The first LEED platinum sky scrapper in the United States was completed last year and is located on 42nd street and 6th avenue. The Bank of America tower at 1 Bryant Park was the vision of Richard Cook from Cook + Fox Architects, but the hard work of many union tradesmen, designers, and construction managers made it a reality. The goal of the project was to create a building that uses 50% less energy than a building of comparable size. Some creative energy saving features, resourcefulness in allocating material, and beauty in design make this tower a 1,200 foot symbol of the construction industries new priorities.

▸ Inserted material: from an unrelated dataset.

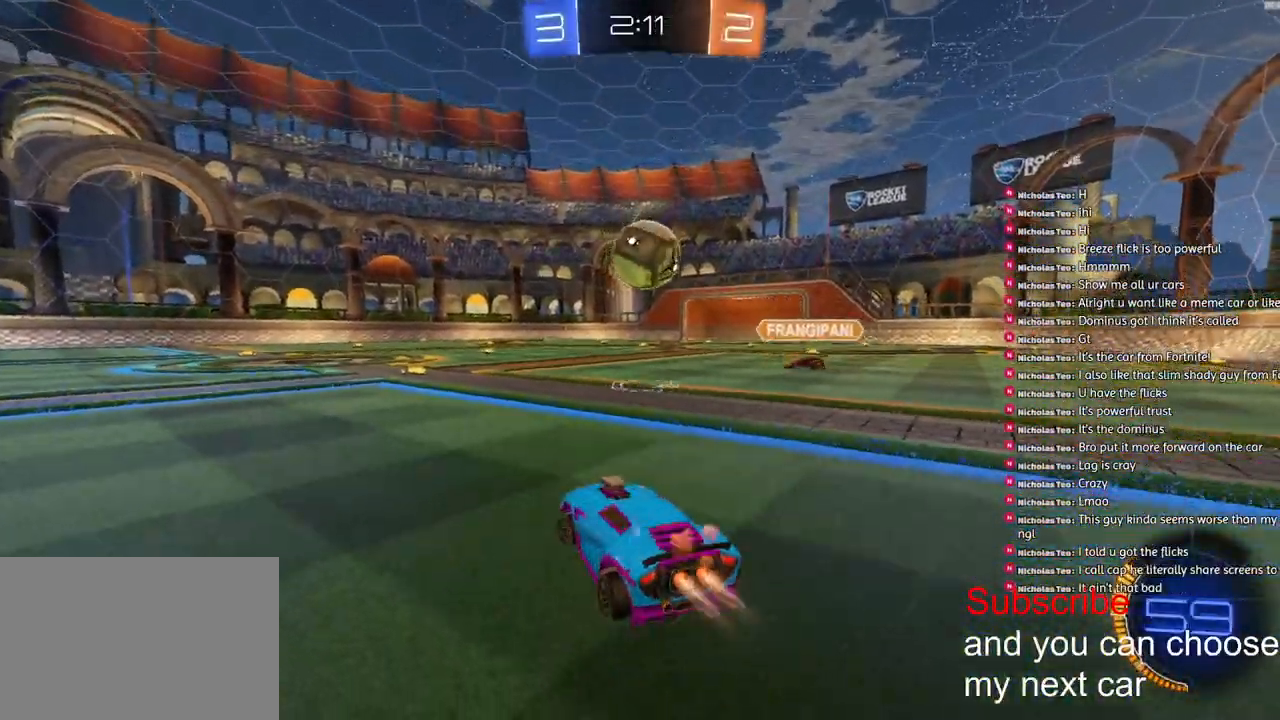
{"buttons": ["R1", "R2"], "left_stick": "left", "right_stick": "center", "events": [[83, "left_stick", "center"], [117, "R1", "up"], [283, "left_stick", "left"], [433, "R1", "down"]]}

Most of the materials were sourced from within a 500 mile radius. Also a high priority was placed on using recycled materials. The greatest amount of material used in such buildings is in the form of steel, concrete and glass. Of the 26,000 tons of steel used on the structure at least sixty percent of it was recycled from scrap metal. The blast furnace slag, a byproduct of steel production, is usually discarded but for the Bryant Park site this slag was reused to make up 45% of the concrete mix. By using recycled slag to make a stronger mixture it reduced the amount of cement needed thus saving 56,000 tons of CO2 emissions from being released into the atmosphere. Just to make this fact more relevant let us compare a passenger car driven by an average driver in the USA; such a vehicle puts out just under six tons of CO2 emissions per year. Recycling the slag had the same effect as the equivalent of taking around 9,000 cars off the road for one year. The tower is covered and outfitted with eight thousand panels of crystal and glass. The exterior glass panels have a special coating that keeps heat and UV out, while letting light in. This implement saves money on cooling costs, and by reducing the heating up of the building it also reduced the tower’s contribution to the heat island effect.

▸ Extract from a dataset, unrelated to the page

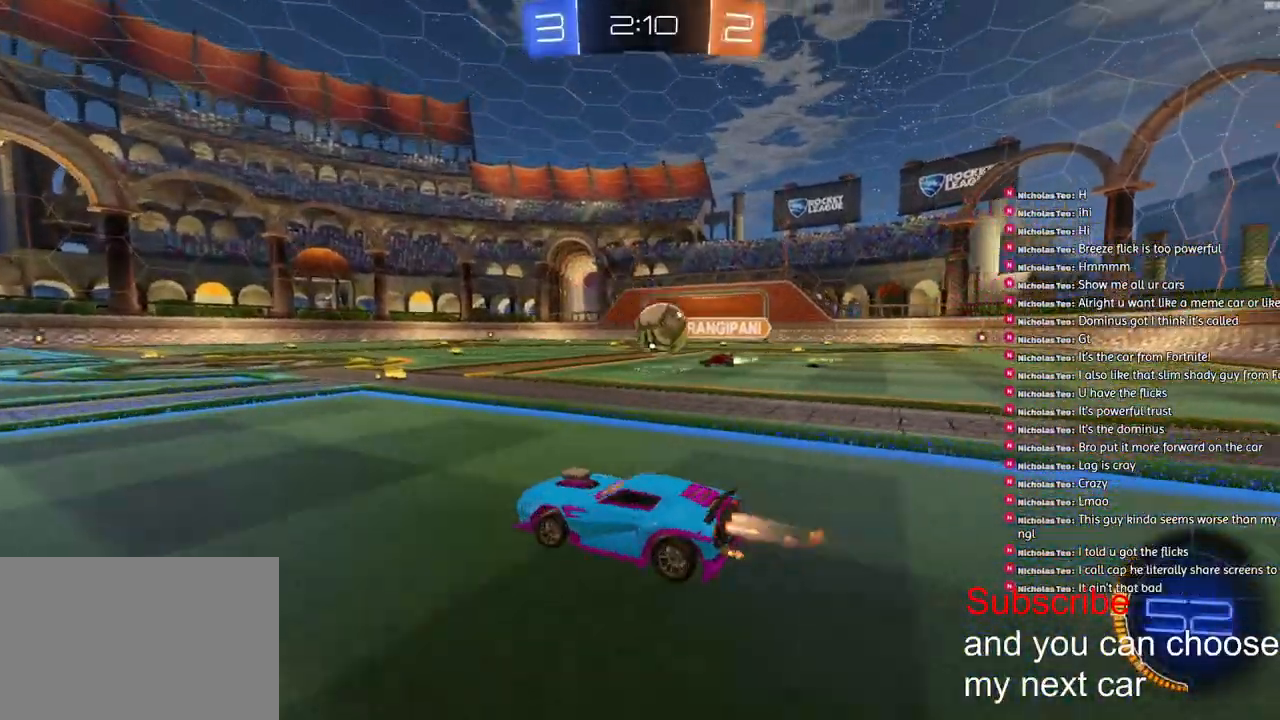
{"buttons": ["R2"], "left_stick": "right", "right_stick": "center", "events": [[183, "left_stick", "center"], [250, "R1", "up"], [433, "left_stick", "right"]]}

This building has some neat systems and I will only describe some of them. The HVAC system was designed to minimize energy usage and ensure high air quality. The air intake located on the upper floors pulls in air and moves it through the filtration media, this air is then circulated throughout the building and released to improve air quality in the building’s immediate surroundings. It would be interesting to test air samples along an increasing distance from the building in order to observe its effects on ambient air quality. Radiant floor heating in the lobby heats the floor and air 5-6 feet above it instead of all 30 feet of vertical space in the foyer. I’m thinking warm air moves up away from the floor anyway but I hope it lingers long enough to keep the passing crowd warm. Forty four frozen water tanks act as batteries that store cooling power. During off peak hours energy is put in to freeze the water and during peak hours the frozen tanks are used to cool the building. This timing of energy usage relieves the energy grid during peak hours. The buildings gray water system collects and reuses almost all rainwater and most waste water. It stores gray water in five different tanks that can hold a total volume of almost 78,000 gallons. Estimates show a potential of saving 127 million gallons of water per year, that much water adds up to savings of about $500,000 annually. The gray water system is also a substantial relief to our sewage system which has enough trouble processing NYC’s 1 billion gallon per day usage rate.
A design that reduces energy and water usage in such a megastructure becomes very powerful since those reductions pile on. I can’t find the exact number but there must be thousands of brownstones in Brooklyn and if so then they add up to millions of square feet of infrastructure. Each square foot is waiting to become more healthy to live in, more energy efficient, and in general more sustainably built and managed. Minor changes on all this square footage adds up to real changes in our infrastructure. Its up to the New York green contractors to provide the methods and solutions that work, and the building owners to select the most forward looking contractor they can afford.